How to Resume Your Failed Exercise New Year’s Resolution and Make it Stick This Time

Recover from Failed Exercise If you’re like 92 percent of people who make New Year’s resolutions, you’re looking back at a failed exercise strategy by this point in the year. That said, this doesn’t make you a failure. It also doesn’t mean that you need to give up on fitness altogether. Instead, it means that you need to scrap the idea of a resolution and look at your fitness in a new way. It’s time to bring your efforts back to life in a more realistic way so that they’ll stick.

There is nothing wrong with a New Year’s resolution. Resolving to do something can be a very good step. However, using a date as your motivation instead of something else can leave you with a failed exercise effort and a lack of motivation to try again. Research has shown that there is a 46 percent difference between a person’s plan to exercise and the action they take to actually do it. More than 80 percent of American adults aren’t meeting the recommended minimum of 150 moderately-to-vigorously active minutes per week (as recommended by the World Health Organization).

Moving Beyond a Failed Exercise Resolution

So what if you have failed exercise plans behind you! You can’t control what you did in the past. However, you are in full control over what you do today. It’s time to pick things up, brush them off and turn them into a fitness plan you’ll enjoy both in terms of getting it done and what it can do for you.

Your first step shouldn’t be to get that beach body or six pack abs. That’s what likely caused your failed exercise efforts in the first place. You need to place your goal within reach. Then, once you achieve it, you can set a new goal. For now, begin with meeting the minimum recommended weekly minutes.

Setting New Fitness Goals and Sticking to Them

Don’t dwell on the failed exercise plans from the past. Now, it’s time for you to decide how you can realistically become active for 150 minutes per week. That may sound like a lot of minutes, but it’s actually quite reasonable.

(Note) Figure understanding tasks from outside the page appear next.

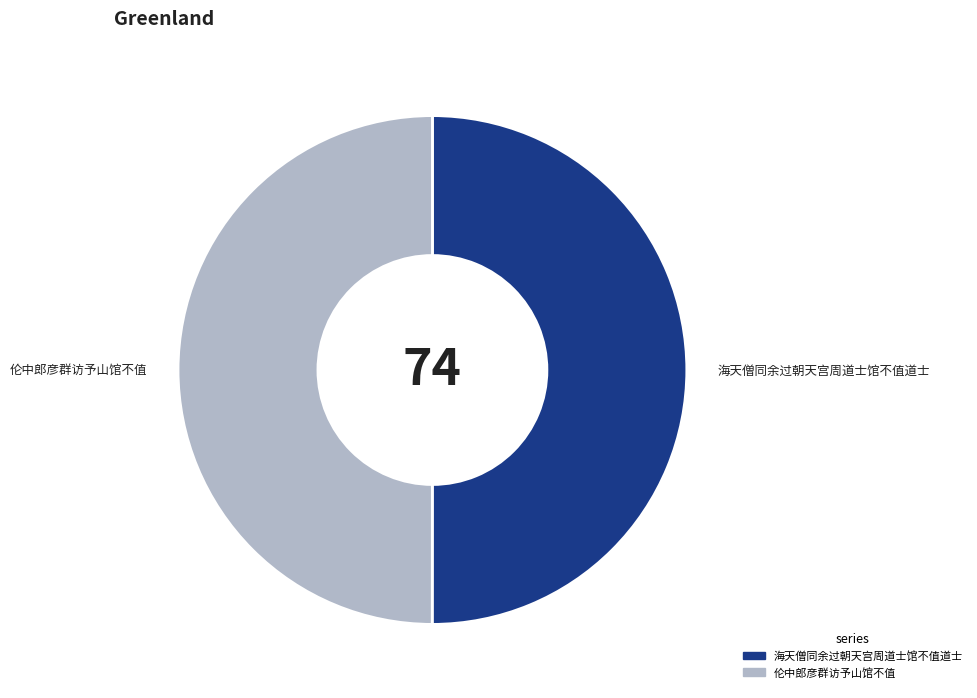

Approximately how many times larger is the value at 海天僧同余过朝天宫周道士馆不值道士 compared to 伦中郎彦群访予山馆不值?

1.0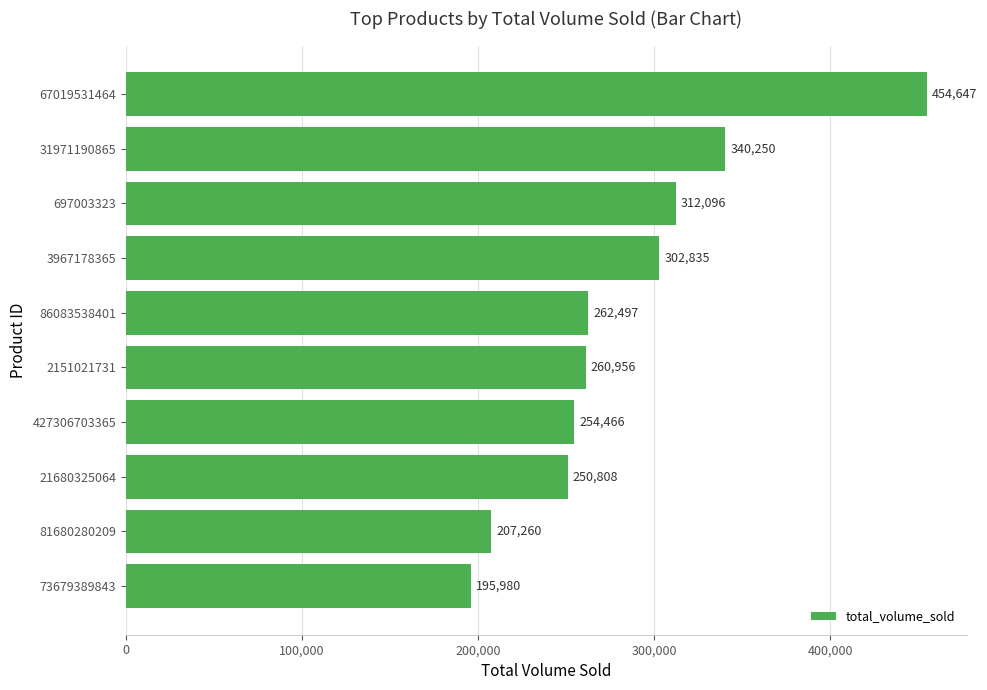

What is the difference between the maximum and second lowest values?

247387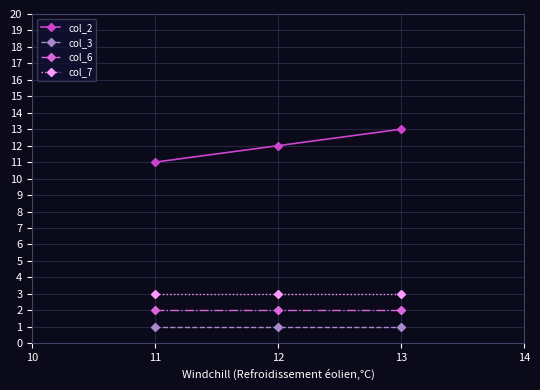

Does the chart have visible grid lines?

Yes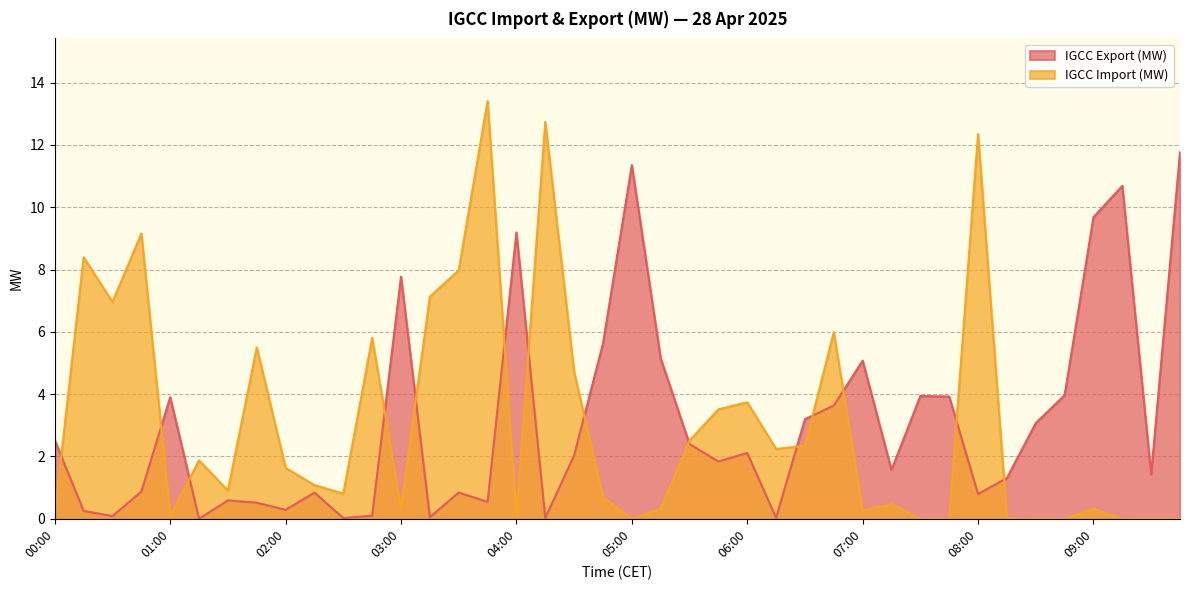

What is the sum of the IGCC Import (MW) values at 02:15 and 06:30?

3.4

Think about it this way. Even if you only exercise 5 out of 7 days, you still only need to get 30 minutes on your active days. That’s it!

Even better, you don’t need to do 30 consecutive minutes. If you walk or jog up and down the stair well at work for 10 minutes during your lunch break and then go for a 20 minute very brisk walk or a run once you get home, before dinner, you’re set. That’s it!

Still not convinced? What if you think about it this way? Do five minutes of jumping jacks or running on the spot at some point during your work day. Then, when you get home, get up during every commercial break – and while the theme song is playing – when you watch TV. Every half hour show is 22 minutes long including its opening credits (if it has any). That means you get a minimum of 8 minutes of exercise time per half hour of television. Watch an hour and a half of TV and stick to this rule and you’re done! Just make sure to make your exercises vigorous like sprinting on the spot, push-ups, burpees, jumping jacks or other similar moves.